U.S. Senator Susan Collins today introduced an amendment to the pending energy legislation that would authorize $10 million per year for the next six years for the National Oceanic and Atmospheric Administration (NOAA), in partnership with universities across the nation, to conduct research on abrupt climate change. Senator Collins’ amendment is cosponsored by Senators Olympia J. Snowe, Maria Cantwell (D-WA), and Patty Murray (D-WA).
In a speech to the U.S. Senate, Senator Collins explained that while the Senate has not yet reached a consensus on how best to respond to climate change, most agree that a great deal more scientific research is necessary in order to better understand the potential risk of abrupt climate change.
“Understanding and predicting climate change are enormous scientific challenges. The challenges are made even more difficult with the recognition that the climate system is capable of dramatic and abrupt changes. Scientists have determined that past global temperatures have swung as much as 20 degrees F within a decade, accompanied by drought in some places and catastrophic floods in other places,” said Senator Collins.
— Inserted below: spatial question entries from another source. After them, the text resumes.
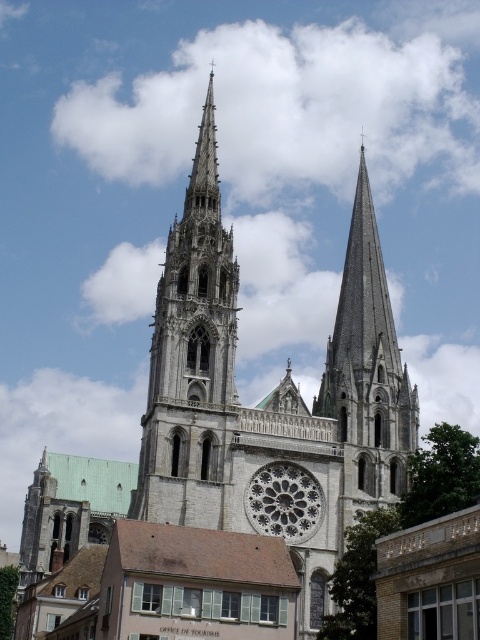
Question: Can you confirm if stone gothic cathedral spire at center is positioned below gray stone spire at center?

Choices:
 (A) yes
 (B) no

Answer: (B)

Question: Estimate the real-world distances between objects in this image. Which object is farther from the gray stone spire at center?

Choices:
 (A) white stone rose window at center
 (B) white fluffy cloud at upper center

Answer: (B)

Question: Which of the following is the closest to the observer?

Choices:
 (A) (224, 333)
 (B) (111, 170)
 (C) (252, 481)
 (D) (382, 486)

Answer: (C)

Question: Is stone gothic cathedral spire at center to the right of white stone rose window at center from the viewer's perspective?

Choices:
 (A) no
 (B) yes

Answer: (A)

Question: Among these objects, which one is nearest to the camera?

Choices:
 (A) gray stone spire at center
 (B) white stone rose window at center

Answer: (A)

Question: Considering the relative positions of white fluffy cloud at upper center and stone gothic cathedral spire at center in the image provided, where is white fluffy cloud at upper center located with respect to stone gothic cathedral spire at center?

Choices:
 (A) above
 (B) below

Answer: (A)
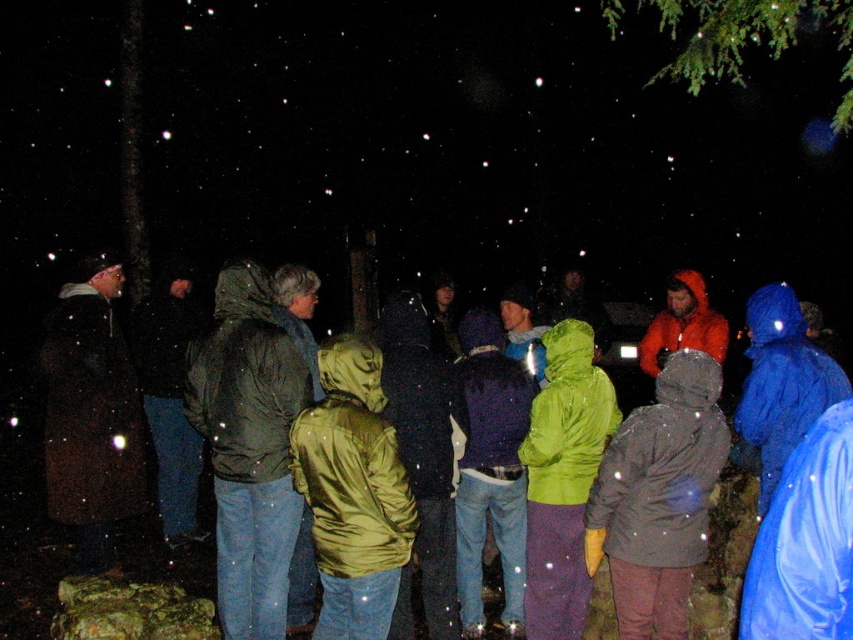
Does point (73, 326) lie in front of point (721, 54)?

That is False.

Is dark brown jacket at left thinner than green leafy branch at upper right?

Yes.

The height and width of the screenshot is (640, 853). I want to click on dark brown jacket at left, so click(x=91, y=413).

Locate an element on the screen. The height and width of the screenshot is (640, 853). dark brown jacket at left is located at coordinates (91, 413).

Which is in front, point (328, 568) or point (108, 419)?

Point (328, 568) is more forward.

Describe the element at coordinates (352, 486) in the screenshot. I see `shiny green jacket at center` at that location.

Locate an element on the screen. The width and height of the screenshot is (853, 640). shiny green jacket at center is located at coordinates (352, 486).

From the picture: Can you confirm if green leafy branch at upper right is shorter than orange waterproof jacket at center?

In fact, green leafy branch at upper right may be taller than orange waterproof jacket at center.

Is green leafy branch at upper right taller than orange waterproof jacket at center?

Yes, green leafy branch at upper right is taller than orange waterproof jacket at center.

Find the location of a particular element. The height and width of the screenshot is (640, 853). green leafy branch at upper right is located at coordinates (750, 36).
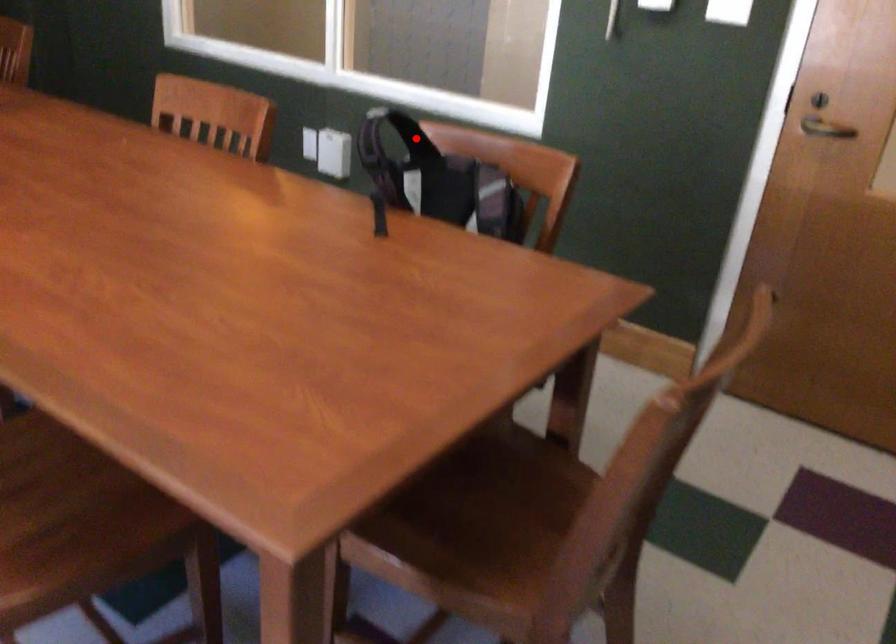
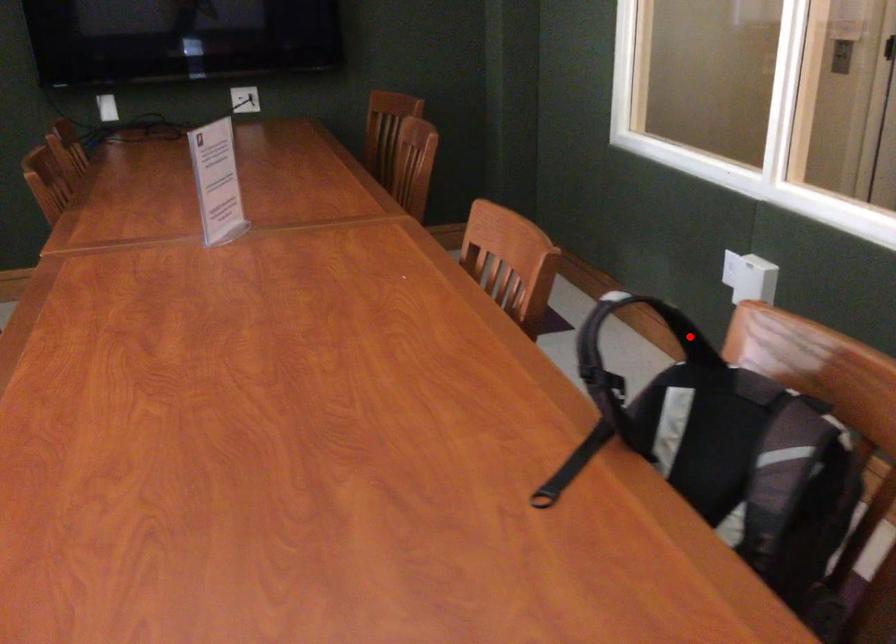
I am providing you with two images of the same scene from different viewpoints. A red point is marked on the first image and another point is marked on the second image. Does the point marked in image1 correspond to the same location as the one in image2?

Yes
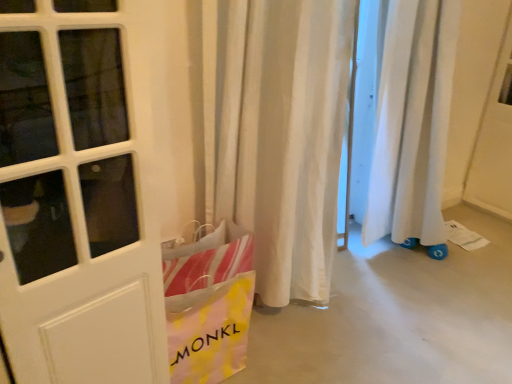
Question: Is white fabric curtain at center to the left or to the right of yellow and pink plastic bag at lower left in the image?

Choices:
 (A) right
 (B) left

Answer: (A)

Question: From their relative heights in the image, would you say white fabric curtain at center is taller or shorter than yellow and pink plastic bag at lower left?

Choices:
 (A) tall
 (B) short

Answer: (A)

Question: Do you think white fabric curtain at center is within yellow and pink plastic bag at lower left, or outside of it?

Choices:
 (A) outside
 (B) inside

Answer: (A)

Question: Is yellow and pink plastic bag at lower left taller or shorter than white fabric curtain at center?

Choices:
 (A) tall
 (B) short

Answer: (B)

Question: In terms of size, does yellow and pink plastic bag at lower left appear bigger or smaller than white fabric curtain at center?

Choices:
 (A) big
 (B) small

Answer: (B)

Question: Considering the positions of yellow and pink plastic bag at lower left and white fabric curtain at center in the image, is yellow and pink plastic bag at lower left wider or thinner than white fabric curtain at center?

Choices:
 (A) wide
 (B) thin

Answer: (B)

Question: Considering their positions, is yellow and pink plastic bag at lower left located in front of or behind white fabric curtain at center?

Choices:
 (A) front
 (B) behind

Answer: (B)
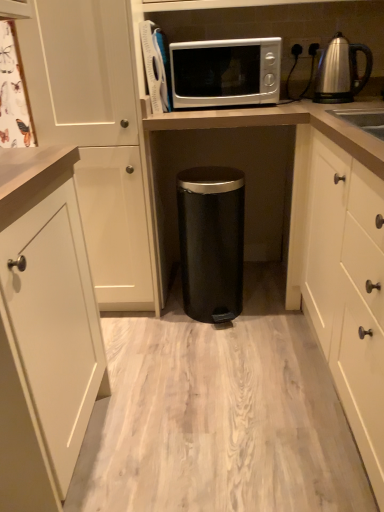
Find the location of a particular element. The width and height of the screenshot is (384, 512). free spot in front of white matte cabinet at left, marked as the 2th cabinetry in a right-to-left arrangement is located at coordinates (156, 343).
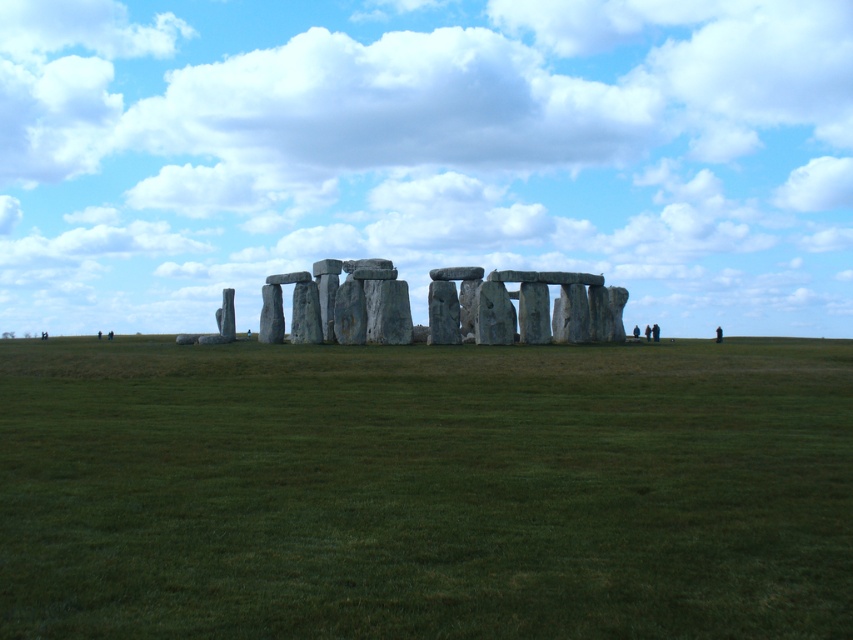
Does green grassy field at center have a lesser width compared to gray stone circle at center?

Incorrect, green grassy field at center's width is not less than gray stone circle at center's.

Who is more distant from viewer, (16, 428) or (520, 330)?

The point (520, 330) is more distant.

This screenshot has height=640, width=853. I want to click on green grassy field at center, so click(x=425, y=490).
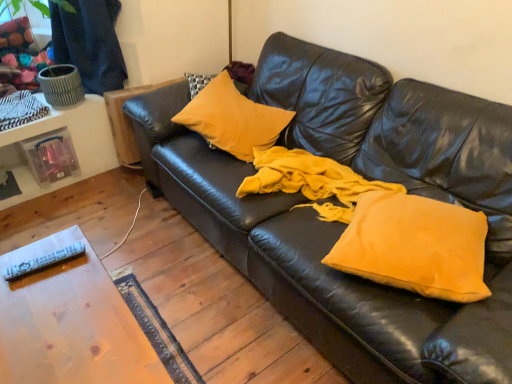
The width and height of the screenshot is (512, 384). Find the location of `wooden table at lower left`. wooden table at lower left is located at coordinates (70, 323).

What do you see at coordinates (233, 119) in the screenshot?
I see `matte yellow pillow at center, the 1th pillow positioned from the top` at bounding box center [233, 119].

Where is `matte yellow pillow at center, acting as the second pillow starting from the back`? The width and height of the screenshot is (512, 384). matte yellow pillow at center, acting as the second pillow starting from the back is located at coordinates (x=415, y=246).

Which is behind, point (238, 141) or point (448, 291)?

The point (238, 141) is more distant.

Between matte yellow pillow at center, the second pillow from the right, and matte yellow pillow at center, marked as the first pillow in a bottom-to-top arrangement, which one is positioned in front?

matte yellow pillow at center, marked as the first pillow in a bottom-to-top arrangement, is closer to the camera.

Who is smaller, matte yellow pillow at center, the second pillow from the right, or matte yellow pillow at center, which is counted as the 1th pillow, starting from the front?

→ With smaller size is matte yellow pillow at center, which is counted as the 1th pillow, starting from the front.

From a real-world perspective, between white plastic remote at lower left and wooden table at lower left, who is vertically higher?

white plastic remote at lower left, from a real-world perspective.

Is white plastic remote at lower left positioned before wooden table at lower left?

No, white plastic remote at lower left is behind wooden table at lower left.

Is white plastic remote at lower left located outside wooden table at lower left?

white plastic remote at lower left is positioned outside wooden table at lower left.

Which object is positioned more to the left, white plastic remote at lower left or wooden table at lower left?

From the viewer's perspective, white plastic remote at lower left appears more on the left side.

You are a GUI agent. You are given a task and a screenshot of the screen. Output one action in this format:
    pyautogui.click(x=<x>, y=<y>)
    Task: Click on the pillow below the matte yellow pillow at center, placed as the 2th pillow when sorted from bottom to top (from a real-world perspective)
    
    Given the screenshot: What is the action you would take?
    pyautogui.click(x=415, y=246)

Is matte yellow pillow at center, positioned as the first pillow in right-to-left order, facing away from matte yellow pillow at center, the second pillow from the right?

No, matte yellow pillow at center, positioned as the first pillow in right-to-left order,'s orientation is not away from matte yellow pillow at center, the second pillow from the right.

From a real-world perspective, does matte yellow pillow at center, the 2th pillow from the top, stand above matte yellow pillow at center, placed as the 2th pillow when sorted from bottom to top?

Actually, matte yellow pillow at center, the 2th pillow from the top, is physically below matte yellow pillow at center, placed as the 2th pillow when sorted from bottom to top, in the real world.

Which object is closer to the camera, wooden table at lower left or matte yellow pillow at center, which appears as the first pillow when viewed from the back?

wooden table at lower left is closer to the camera.

From a real-world perspective, who is located lower, wooden table at lower left or matte yellow pillow at center, which appears as the first pillow when viewed from the back?

wooden table at lower left, from a real-world perspective.

Is wooden table at lower left to the left or to the right of matte yellow pillow at center, placed as the first pillow when sorted from left to right, in the image?

wooden table at lower left is positioned on matte yellow pillow at center, placed as the first pillow when sorted from left to right,'s left side.

Does point (129, 368) come farther from viewer compared to point (243, 97)?

No.

Would you say matte yellow pillow at center, the second pillow from the right, is inside or outside white plastic remote at lower left?

matte yellow pillow at center, the second pillow from the right, lies outside white plastic remote at lower left.

From a real-world perspective, is matte yellow pillow at center, the 1th pillow positioned from the top, physically located above or below white plastic remote at lower left?

From a real-world perspective, matte yellow pillow at center, the 1th pillow positioned from the top, is physically below white plastic remote at lower left.

Are matte yellow pillow at center, placed as the second pillow when sorted from front to back, and white plastic remote at lower left far apart?

Yes, matte yellow pillow at center, placed as the second pillow when sorted from front to back, is far from white plastic remote at lower left.

The width and height of the screenshot is (512, 384). In order to click on table located in front of the matte yellow pillow at center, the second pillow from the right in this screenshot , I will do `click(70, 323)`.

Does matte yellow pillow at center, the second pillow from the right, have a lesser width compared to wooden table at lower left?

Correct, the width of matte yellow pillow at center, the second pillow from the right, is less than that of wooden table at lower left.

Would you consider matte yellow pillow at center, which appears as the first pillow when viewed from the back, to be distant from wooden table at lower left?

That's right, there is a large distance between matte yellow pillow at center, which appears as the first pillow when viewed from the back, and wooden table at lower left.

Which object is positioned more to the left, matte yellow pillow at center, placed as the 2th pillow when sorted from bottom to top, or wooden table at lower left?

From the viewer's perspective, wooden table at lower left appears more on the left side.

This screenshot has height=384, width=512. In order to click on table located in front of the white plastic remote at lower left in this screenshot , I will do `click(70, 323)`.

Considering their positions, is wooden table at lower left located in front of or behind white plastic remote at lower left?

wooden table at lower left is positioned closer to the viewer than white plastic remote at lower left.

Is point (136, 366) positioned behind point (82, 243)?

No.

Can you tell me how much wooden table at lower left and white plastic remote at lower left differ in facing direction?

The angle between the facing direction of wooden table at lower left and the facing direction of white plastic remote at lower left is 82.8 degrees.

This screenshot has height=384, width=512. Find the location of `pillow in front of the matte yellow pillow at center, the second pillow from the right`. pillow in front of the matte yellow pillow at center, the second pillow from the right is located at coordinates (415, 246).

Identify the location of table to the right of white plastic remote at lower left. This screenshot has height=384, width=512. (70, 323).

Looking at the image, which one is located further to matte yellow pillow at center, marked as the first pillow in a bottom-to-top arrangement, white plastic remote at lower left or matte yellow pillow at center, placed as the 2th pillow when sorted from bottom to top?

white plastic remote at lower left.

Which object lies further to the anchor point matte yellow pillow at center, placed as the first pillow when sorted from left to right, wooden table at lower left or white plastic remote at lower left?

white plastic remote at lower left is further to matte yellow pillow at center, placed as the first pillow when sorted from left to right.

From the image, which object appears to be farther from matte yellow pillow at center, the 1th pillow positioned from the top, white plastic remote at lower left or wooden table at lower left?

white plastic remote at lower left.

When comparing their distances from matte yellow pillow at center, acting as the second pillow starting from the left, does wooden table at lower left or white plastic remote at lower left seem closer?

Based on the image, wooden table at lower left appears to be nearer to matte yellow pillow at center, acting as the second pillow starting from the left.

Based on their spatial positions, is matte yellow pillow at center, the second pillow from the right, or wooden table at lower left closer to white plastic remote at lower left?

The object closer to white plastic remote at lower left is wooden table at lower left.

When comparing their distances from white plastic remote at lower left, does wooden table at lower left or matte yellow pillow at center, which is counted as the 1th pillow, starting from the front, seem closer?

wooden table at lower left.

Considering their positions, is matte yellow pillow at center, which is counted as the 1th pillow, starting from the front, positioned further to white plastic remote at lower left than wooden table at lower left?

matte yellow pillow at center, which is counted as the 1th pillow, starting from the front, lies further to white plastic remote at lower left than the other object.

Based on their spatial positions, is matte yellow pillow at center, placed as the second pillow when sorted from front to back, or white plastic remote at lower left further from wooden table at lower left?

Among the two, matte yellow pillow at center, placed as the second pillow when sorted from front to back, is located further to wooden table at lower left.

Locate an element on the screen. This screenshot has height=384, width=512. table located between white plastic remote at lower left and matte yellow pillow at center, positioned as the first pillow in right-to-left order, in the left-right direction is located at coordinates (70, 323).

Find the location of `pillow between white plastic remote at lower left and matte yellow pillow at center, the 2th pillow from the top, in the horizontal direction`. pillow between white plastic remote at lower left and matte yellow pillow at center, the 2th pillow from the top, in the horizontal direction is located at coordinates (233, 119).

The width and height of the screenshot is (512, 384). I want to click on pillow between wooden table at lower left and matte yellow pillow at center, which is counted as the 1th pillow, starting from the front, in the horizontal direction, so click(233, 119).

Image resolution: width=512 pixels, height=384 pixels. What are the coordinates of `remote between wooden table at lower left and matte yellow pillow at center, placed as the first pillow when sorted from left to right, in the front-back direction` in the screenshot? It's located at (42, 262).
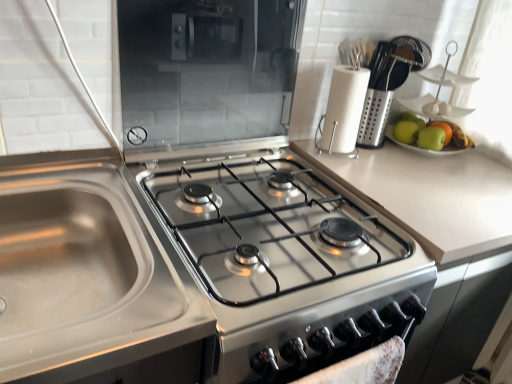
Question: Does stainless steel gas stove at center turn towards transparent glass microwave at upper center?

Choices:
 (A) no
 (B) yes

Answer: (A)

Question: Considering the relative sizes of stainless steel gas stove at center and transparent glass microwave at upper center in the image provided, is stainless steel gas stove at center taller than transparent glass microwave at upper center?

Choices:
 (A) no
 (B) yes

Answer: (A)

Question: Can you confirm if stainless steel gas stove at center is thinner than transparent glass microwave at upper center?

Choices:
 (A) no
 (B) yes

Answer: (A)

Question: From the image's perspective, is stainless steel gas stove at center located above transparent glass microwave at upper center?

Choices:
 (A) yes
 (B) no

Answer: (B)

Question: Can you confirm if stainless steel gas stove at center is wider than transparent glass microwave at upper center?

Choices:
 (A) yes
 (B) no

Answer: (A)

Question: Relative to transparent glass microwave at upper center, is white paper towel at upper right in front or behind?

Choices:
 (A) front
 (B) behind

Answer: (B)

Question: Based on their sizes in the image, would you say white paper towel at upper right is bigger or smaller than transparent glass microwave at upper center?

Choices:
 (A) small
 (B) big

Answer: (A)

Question: From a real-world perspective, is white paper towel at upper right above or below transparent glass microwave at upper center?

Choices:
 (A) below
 (B) above

Answer: (A)

Question: From the image's perspective, relative to transparent glass microwave at upper center, is white paper towel at upper right above or below?

Choices:
 (A) below
 (B) above

Answer: (A)

Question: Is green matte apple at upper right, which ranks as the third apple in right-to-left order, wider or thinner than stainless steel gas stove at center?

Choices:
 (A) wide
 (B) thin

Answer: (B)

Question: From the image's perspective, is green matte apple at upper right, which ranks as the third apple in right-to-left order, located above or below stainless steel gas stove at center?

Choices:
 (A) above
 (B) below

Answer: (A)

Question: In terms of height, does green matte apple at upper right, which ranks as the third apple in right-to-left order, look taller or shorter compared to stainless steel gas stove at center?

Choices:
 (A) short
 (B) tall

Answer: (A)

Question: Considering the relative positions of green matte apple at upper right, which ranks as the third apple in right-to-left order, and stainless steel gas stove at center in the image provided, is green matte apple at upper right, which ranks as the third apple in right-to-left order, to the left or to the right of stainless steel gas stove at center?

Choices:
 (A) left
 (B) right

Answer: (B)

Question: Does point (x=184, y=175) appear closer or farther from the camera than point (x=187, y=130)?

Choices:
 (A) farther
 (B) closer

Answer: (B)

Question: Considering the positions of stainless steel gas stove at center and transparent glass microwave at upper center in the image, is stainless steel gas stove at center wider or thinner than transparent glass microwave at upper center?

Choices:
 (A) thin
 (B) wide

Answer: (B)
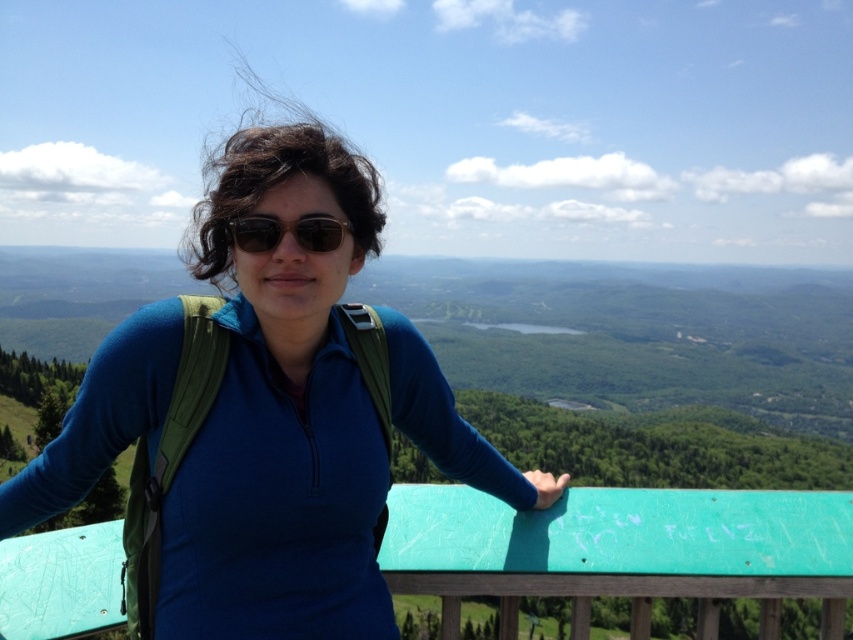
Which is in front, point (212, 512) or point (314, 252)?

Positioned in front is point (212, 512).

Describe the element at coordinates (265, 417) in the screenshot. I see `blue fabric shirt at center` at that location.

The height and width of the screenshot is (640, 853). I want to click on blue fabric shirt at center, so click(265, 417).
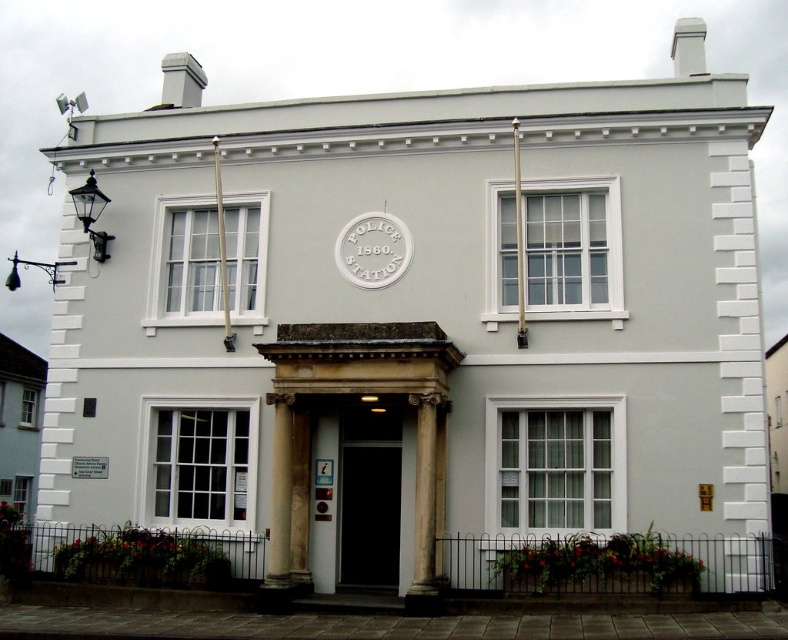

She further explained that in the last 30 years, the Arctic has lost sea-ice cover over an area 10 times as large as the State of Maine and that the ice that remains is as much as 40 percent thinner than it was just a few decades ago.
Senator Collins commended the work of the University of Maine’s Climate Change Institute for its world renowned research programs.
In her efforts to learn more about the affects of global warming on the earth’s climate, Senator Collins traveled last year to the South Pole where she met with climate scientists to include the University of Maine’s Professor George Denton. She also traveled to Ny-Alesund, the northernmost community in the world, which serves as a key research area for the study of climate change.
Similar amendments were approved by the Senate as part of energy legislation in 2001 and 2003. Senator Collins said that she is hopeful this year that we can finally pass this important provision into law.